Prudential ended up in the gold medal position, soaring 62p to 590p, although traders were blaming a bear squeeze. Admiral, meanwhile, slipped 4p to 1,259p after analysts from Exane BNP Paribas gave the car insurer an "underperform" recommendation and claimed the group's share of the market was likely to drop.

Negative broker comment was also harming Next, which was pegged back 1p to 2,446p. Barclays Capital downgraded its advice on the high street fashion chain to "underweight", warning that the recent "Indian summer" would have had a negative impact on trading for the retailers.

The top spot on the FTSE 250 was grabbed by Exillon Energy after the explorer struck black gold in Siberia for the second time in three weeks, with the latest find driving it up 22.57 per cent to 234.1p.

Renewed talk that Howden Joinery could become a takeover target failed to spark the imaginations of investors. The kitchen supplier crept up 0.9p to 101p, despite Evolution Securities saying its "attractive business model... could prove too tempting for Travis Perkins".

Thomas Cook was lifted 3.33p to 40.65p after Morgan Stanley said the next six months could see the troubled tour operator's share price double if it could avoid needing to raise equity.

Elsewhere in the leisure sector, the market was checking into the blue-chip hotels group InterContinental. It was bumped up 31p to 1,028p following a positive overnight update from its US peer Marriott, with scribblers from Panmure Gordon saying the figure "underpins" their forecasts for InterContinental as they reiterated their "buy" recommendation.

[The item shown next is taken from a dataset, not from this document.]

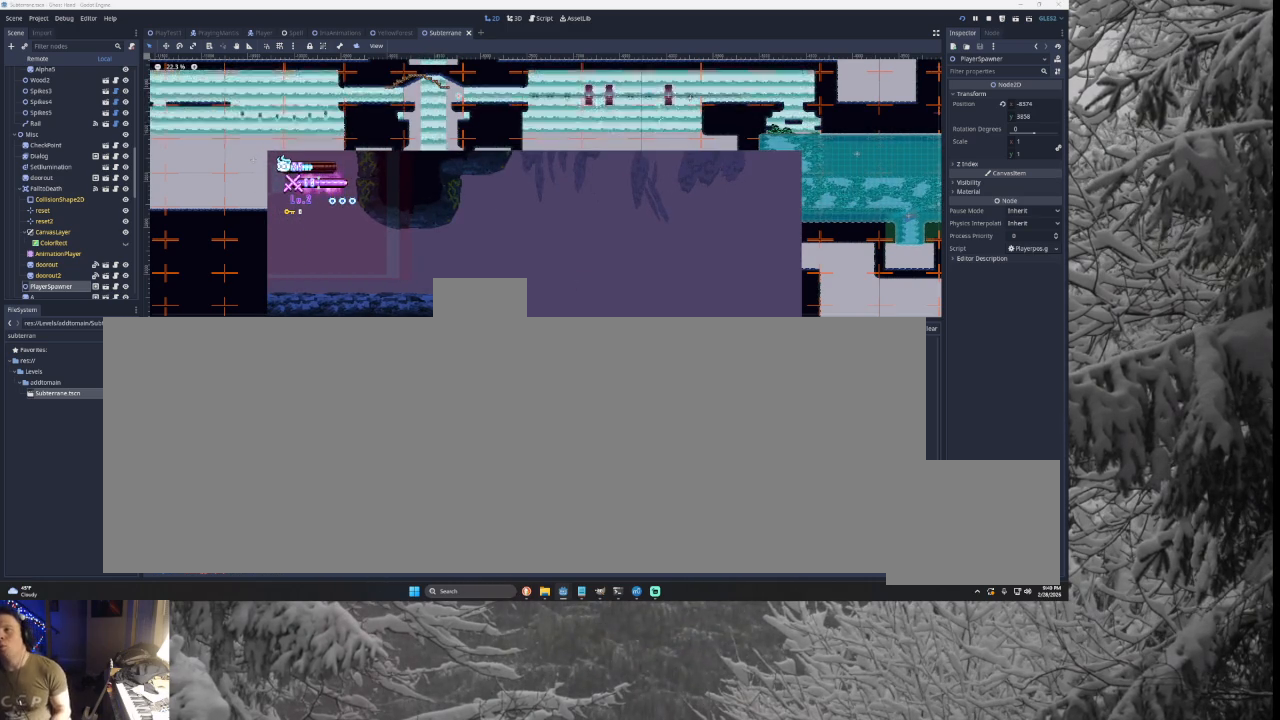
{"buttons": [], "left_stick": "center", "right_stick": "center", "events": []}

It was its last session as a small-cap stock, but Galliford Try failed to go out with a bang, instead staying steady at 425p. The construction company will start trading today on the mid-tier index following the deletion of Autonomy (down 4p to 2,546p) from the indices after its takeover by Hewlett-Packard. Taking the software group's place on the top-tier will be the defence group Meggitt, which closed 63.6p ahead at 336p.

Elsewhere, Axis-Shield finally gave in to Alere, but the diagnostics company, which ticked up 18p to 468p, was certainly not happy about it. Although it advised shareholders to accept the US group's 470p a share offer, it still said the offer "fundamentally" undervalued it.

Datong slumped 26.42 per cent to 19.5p on the Alternative Investment Market after the Leeds-based tracking-systems provider, which issued a profits warning in August, admitted it would post a small loss for the year.